宇宙で最も身近な星
私たちの「太陽」
「宇宙の○人」連載のトリは太陽です。私たちに最も近い恒星,私たち地球人や地球上生命をはぐくんできた母なる星です。太陽は,宇宙に存在する星々の中でもごくありふれた主系列星です。いわば,宇宙の「凡人」と言ってよいでしょう。しかし,地球に住む私たちにとって,学問対象としても実生活においても,さまざまな視点から非常に重要な恒星です。 天文学では,基準として太陽のパラメータ(重さなど)が用いられます。至近距離にある太陽は,表面の様子を詳しく知ることができる唯一の恒星です。いろいろな手法を用いて表面大気の姿を調べることによって,大気の構造やダイナミックスを物理的に理解し,またそこで働くプラズマ―磁場を鍵とした物理過程の詳細について知識を得ることができます。あまり知られていませんが,太陽は時とともに変化しています。太陽からのエネルギーの変動は,磁気嵐や衛星通信障害から長期的な気候変動に至るまで幅広い影響を及ぼしていると考えられ,太陽と地球のシステムを総合的に確実に理解することが急がれています。 近代的な太陽観測は,17世紀初頭のガリレオ・ガリレイによる手製の望遠鏡を用いた太陽表面の観察から始まります。
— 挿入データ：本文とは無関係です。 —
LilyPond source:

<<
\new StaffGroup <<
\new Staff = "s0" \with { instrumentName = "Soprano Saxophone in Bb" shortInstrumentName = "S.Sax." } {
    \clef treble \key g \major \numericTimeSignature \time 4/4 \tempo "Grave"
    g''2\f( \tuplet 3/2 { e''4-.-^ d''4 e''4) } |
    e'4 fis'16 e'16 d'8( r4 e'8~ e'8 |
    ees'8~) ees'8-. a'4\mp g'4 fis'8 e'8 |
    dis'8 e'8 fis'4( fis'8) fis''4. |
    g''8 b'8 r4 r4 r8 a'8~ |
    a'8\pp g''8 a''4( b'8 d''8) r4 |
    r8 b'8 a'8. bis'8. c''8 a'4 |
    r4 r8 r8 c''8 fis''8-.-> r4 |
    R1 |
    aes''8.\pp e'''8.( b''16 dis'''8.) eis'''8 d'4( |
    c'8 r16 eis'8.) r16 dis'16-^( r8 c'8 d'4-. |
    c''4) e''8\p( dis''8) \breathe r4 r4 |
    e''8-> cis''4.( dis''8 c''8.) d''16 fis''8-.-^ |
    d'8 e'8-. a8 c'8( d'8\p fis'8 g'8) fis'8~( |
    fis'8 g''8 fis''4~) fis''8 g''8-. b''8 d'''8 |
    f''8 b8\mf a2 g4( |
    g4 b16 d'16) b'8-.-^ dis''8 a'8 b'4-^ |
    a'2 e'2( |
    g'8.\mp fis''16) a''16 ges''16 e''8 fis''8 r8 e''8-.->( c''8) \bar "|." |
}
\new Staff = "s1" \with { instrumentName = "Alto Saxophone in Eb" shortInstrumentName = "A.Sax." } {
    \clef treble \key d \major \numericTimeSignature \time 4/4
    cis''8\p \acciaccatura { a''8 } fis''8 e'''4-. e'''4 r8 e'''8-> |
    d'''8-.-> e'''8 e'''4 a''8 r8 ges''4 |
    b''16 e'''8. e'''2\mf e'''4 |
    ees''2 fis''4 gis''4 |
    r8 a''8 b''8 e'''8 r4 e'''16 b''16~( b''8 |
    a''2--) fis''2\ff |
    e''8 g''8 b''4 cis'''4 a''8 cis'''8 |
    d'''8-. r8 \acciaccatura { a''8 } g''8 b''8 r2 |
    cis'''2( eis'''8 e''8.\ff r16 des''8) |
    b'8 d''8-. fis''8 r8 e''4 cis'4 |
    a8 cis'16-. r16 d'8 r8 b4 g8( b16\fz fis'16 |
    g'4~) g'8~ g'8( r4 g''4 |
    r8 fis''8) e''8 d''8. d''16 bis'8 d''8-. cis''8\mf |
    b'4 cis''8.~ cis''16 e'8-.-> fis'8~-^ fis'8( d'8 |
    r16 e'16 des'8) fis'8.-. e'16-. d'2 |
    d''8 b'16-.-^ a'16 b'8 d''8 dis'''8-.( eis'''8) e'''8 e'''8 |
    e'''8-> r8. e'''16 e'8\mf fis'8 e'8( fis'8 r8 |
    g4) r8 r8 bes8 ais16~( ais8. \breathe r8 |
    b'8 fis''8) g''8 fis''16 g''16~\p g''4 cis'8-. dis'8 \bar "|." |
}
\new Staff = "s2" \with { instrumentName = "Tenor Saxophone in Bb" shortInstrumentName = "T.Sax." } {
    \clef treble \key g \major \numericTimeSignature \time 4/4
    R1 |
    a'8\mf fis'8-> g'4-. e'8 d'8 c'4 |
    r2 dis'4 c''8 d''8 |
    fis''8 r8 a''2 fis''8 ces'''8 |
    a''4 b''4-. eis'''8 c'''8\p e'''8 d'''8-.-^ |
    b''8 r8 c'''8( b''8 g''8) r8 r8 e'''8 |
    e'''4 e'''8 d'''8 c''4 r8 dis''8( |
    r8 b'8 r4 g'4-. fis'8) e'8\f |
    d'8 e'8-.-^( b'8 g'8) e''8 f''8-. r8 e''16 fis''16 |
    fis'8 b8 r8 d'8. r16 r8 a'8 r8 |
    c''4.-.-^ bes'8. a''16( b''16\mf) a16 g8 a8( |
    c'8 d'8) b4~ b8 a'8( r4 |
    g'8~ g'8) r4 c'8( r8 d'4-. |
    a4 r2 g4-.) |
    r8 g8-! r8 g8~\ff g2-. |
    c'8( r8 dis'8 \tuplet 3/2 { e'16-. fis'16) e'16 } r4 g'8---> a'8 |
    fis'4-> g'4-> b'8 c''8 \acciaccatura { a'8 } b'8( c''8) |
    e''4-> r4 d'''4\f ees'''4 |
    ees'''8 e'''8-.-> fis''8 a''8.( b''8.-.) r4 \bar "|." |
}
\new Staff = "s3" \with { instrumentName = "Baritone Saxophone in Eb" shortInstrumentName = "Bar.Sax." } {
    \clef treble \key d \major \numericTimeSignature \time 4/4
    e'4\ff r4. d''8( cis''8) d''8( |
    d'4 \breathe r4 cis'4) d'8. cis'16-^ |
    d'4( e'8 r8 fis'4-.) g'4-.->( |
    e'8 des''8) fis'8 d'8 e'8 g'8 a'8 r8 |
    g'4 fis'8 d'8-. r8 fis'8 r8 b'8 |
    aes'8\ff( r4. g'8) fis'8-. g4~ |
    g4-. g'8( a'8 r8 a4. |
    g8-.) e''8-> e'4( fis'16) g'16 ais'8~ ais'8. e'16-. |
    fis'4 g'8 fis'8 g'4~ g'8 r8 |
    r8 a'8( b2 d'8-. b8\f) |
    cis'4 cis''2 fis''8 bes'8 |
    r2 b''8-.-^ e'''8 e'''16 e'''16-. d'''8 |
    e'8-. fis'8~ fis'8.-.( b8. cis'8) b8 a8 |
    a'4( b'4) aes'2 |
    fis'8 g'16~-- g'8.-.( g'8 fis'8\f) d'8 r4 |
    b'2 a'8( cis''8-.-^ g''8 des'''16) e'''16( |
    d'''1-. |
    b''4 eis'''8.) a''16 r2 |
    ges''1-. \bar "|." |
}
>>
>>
太陽表面には黒いシミ(黒点のこと,図1)があり,シミが時間とともに移動していく(太陽の自転)といった基礎的なことが観測的に認知されました。それから約400年たった今日では,人工衛星を用いた観測研究が重要となっています。地球大気に邪魔されて見えない波長の光を見たり,大気の揺らぎに邪魔されずに細かな構造を見たりするためです。宇宙からの観測は,特に太陽表面の外側に存在する「コロナ」観測に威力を発揮します。コロナ大気の温度は100万度を超え,ガスは電離気体であるプラズマの状態です。コロナではフレア(太陽面爆発)と呼ばれる短時間に爆発的にエネルギーを開放する現象が発生します。高温のコロナが放射する電磁波の大部分は,数百オングストローム以下の紫外線と,さらに波長の短い軟X線領域にある無数の輝線です。これらの電磁波は大気の吸収により地上からの観測が困難であるため,大気圏外からの観測が大変有効なのです。
図1 可視光で見た太陽表面。黒点が黒いシミとして観測される。黒点は磁力線が集中している磁場領域である。
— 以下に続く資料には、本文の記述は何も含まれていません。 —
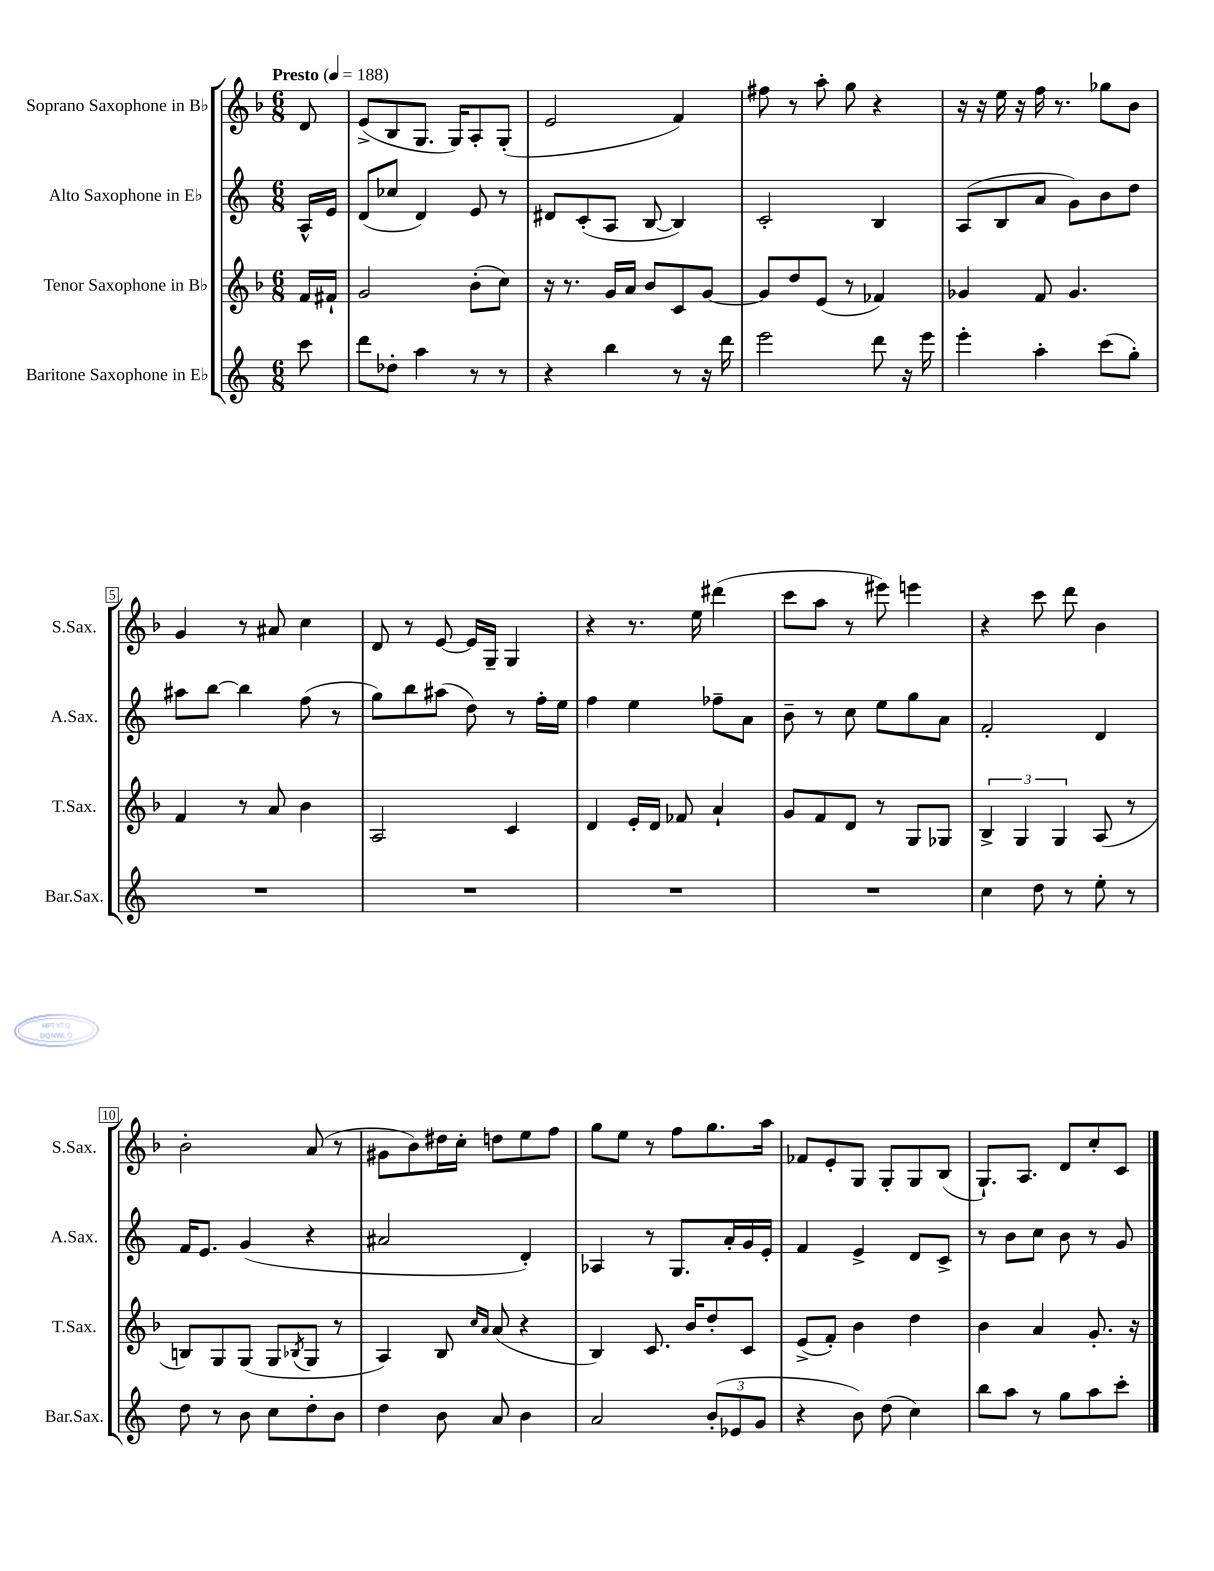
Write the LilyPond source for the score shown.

<<
\new StaffGroup <<
\new Staff = "s0" \with { instrumentName = "Soprano Saxophone in Bb" shortInstrumentName = "S.Sax." } {
    \clef treble \key f \major \numericTimeSignature \time 6/8 \partial 8 \tempo "Presto" 4 = 188
    d'8 |
    e'8->( bes8 g8. g16) a8-. g8-.( |
    e'2 f'4) |
    fis''8 r8 a''8-. g''8 r4 |
    r16 r16 e''16 r16 f''16 r8. ges''8 bes'8 |
    g'4 r8 ais'8 c''4 |
    d'8 r8 e'8~ e'16 g16-- g4 |
    r4 r8. e''16 dis'''4( |
    c'''8 a''8 r8 eis'''8) e'''4 |
    r4 c'''8 d'''8 bes'4 |
    bes'2-. a'8( r8 |
    gis'8 bes'8) dis''16 c''16-. d''8 e''8 f''8 |
    g''8 e''8 r8 f''8 g''8. a''16 |
    fes'8 e'8-. g8 g8-. g8 bes8( |
    g8.-!) a8. d'8 c''8-. c'8 \bar "|." |
}
\new Staff = "s1" \with { instrumentName = "Alto Saxophone in Eb" shortInstrumentName = "A.Sax." } {
    \clef treble \key c \major \numericTimeSignature \time 6/8 \partial 8
    a16-^ e'16 |
    d'8( ces''8 d'4) e'8 r8 |
    dis'8 c'8-.( a8 b8~ b4) |
    c'2-. b4 |
    a8( b8 a'8 g'8) b'8 d''8 |
    ais''8 b''8~ b''4 f''8( r8 |
    g''8) b''8 ais''8( d''8) r8 f''16-. e''16 |
    f''4 e''4 fes''8-- a'8 |
    b'8-- r8 c''8 e''8 g''8 a'8 |
    f'2-. d'4 |
    f'16 e'8. g'4( r4 |
    ais'2 d'4-.) |
    aes4 r8 g8. a'16-. g'16 e'16-. |
    f'4 e'4-> d'8 c'8-> |
    r8 b'8 c''8 b'8 r8 g'8 \bar "|." |
}
\new Staff = "s2" \with { instrumentName = "Tenor Saxophone in Bb" shortInstrumentName = "T.Sax." } {
    \clef treble \key f \major \numericTimeSignature \time 6/8 \partial 8
    f'16 fis'16-! |
    g'2 bes'8-.( c''8) |
    r16 r8. g'16 a'16 bes'8 c'8 g'8~ |
    g'8 d''8 e'8( r8 fes'4) |
    ges'4 f'8 ges'4. |
    f'4 r8 a'8 bes'4 |
    a2 c'4 |
    d'4 e'16-. d'16 fes'8 a'4-! |
    g'8 f'8 d'8 r8 g8 ges8 |
    \tuplet 3/2 { bes4-> g4 g4 } a8( r8 |
    b8) g8 g8( g8 \acciaccatura { bes8 } g8 r8 |
    a4) bes8 \grace { c''16 a'16 } a'8( r4 |
    bes4) c'8. bes'16 d''8-. c'8 |
    e'8->( f'8-.) bes'4 d''4 |
    bes'4 a'4 g'8.-. r16 \bar "|." |
}
\new Staff = "s3" \with { instrumentName = "Baritone Saxophone in Eb" shortInstrumentName = "Bar.Sax." } {
    \clef treble \key c \major \numericTimeSignature \time 6/8 \partial 8
    c'''8 |
    d'''8 des''8-. a''4 r8 r8 |
    r4 b''4 r8 r16 d'''16 |
    e'''2 d'''8 r16 e'''16 |
    e'''4-. a''4-. c'''8( g''8-.) |
    R2. |
    R2. |
    R2. |
    R2. |
    c''4 d''8 r8 e''8-. r8 |
    d''8 r8 b'8 c''8 d''8-. b'8 |
    d''4 b'8 a'8 b'4 |
    a'2 \tuplet 3/2 { b'8-.( ees'8 g'8 } |
    r4 b'8) d''8( c''4) |
    b''8 a''8 r8 g''8 a''8 c'''8-. \bar "|." |
}
>>
>>
\layout { \context { \Score \override BarNumber.stencil = #(make-stencil-boxer 0.1 0.3 ly:text-interface::print) } }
1960年代に軟X線結像観測法が観測ロケットで実証されると,1973年には有人衛星天文台スカイラブ(米国)に軟X線や紫外線で太陽画像を取得するための望遠鏡が数台搭載され,コロナ画像が多数撮影されました。コロナループやコロナホールといったコロナ構造を知り,太陽表面から延びたコロナ磁場の一部が熱化されたプラズマで満たされていること(コロナ加熱)を知りました。1980年代には,フレアの発生原因の解明に多くの研究者の力が注がれます。「ひのとり」衛星や米国「SMM」衛星による硬X線観測です。フレアが発生すると,高いエネルギーまで加速された荷電粒子が発生し,またコロナ内に数千万度に熱化されたプラズマが非常に短い時間で生成されます。コロナ磁場に蓄えられた磁気エネルギーが効率よく熱や運動エネルギーに変換される物理についての研究の始まりです。
図2 軟X線で見た太陽。約6000度の温度をもつ太陽表面が黒い物体として見え,その周辺にコロナと呼ばれる100万度以上の高温プラズマが存在する。「ようこう」の軟X線望遠鏡による撮像。
そして,科学衛星「ようこう」が1991年に打ち上げられ,フレアの研究に加え,スカイラブ以降観測されていなかったコロナ撮像観測(図2)が復活しました。打上げから10年以上にわたりコロナのダイナミックな様相について観測を続け,コロナでのプラズマ素過程の理解に大きな進展をもたらしました。「ようこう」による軟X線コロナ 撮像観測は新しい学問的切り口を与え,諸外国で太陽を観測する人工衛星がいくつも誕生しました。欧米による「SOHO」衛星(1995年打上げ),「TRACE」(1998年打上げ),「RHESSI」(2002年打上げ)などです。米国の気象衛星「ゴーズ」には軟X線コロナを常時モニターするために軟X線望遠鏡が搭載され,常に太陽コロナ活動が監視されています。そして,打上げ迫る「SOLAR-B」衛星は,太陽コロナで起こるさまざまな爆発現象や加熱現象を太陽表面磁場情報とともに観測し,宇宙プラズマの素過程やコロナ加熱などの解明に期待がかかっています。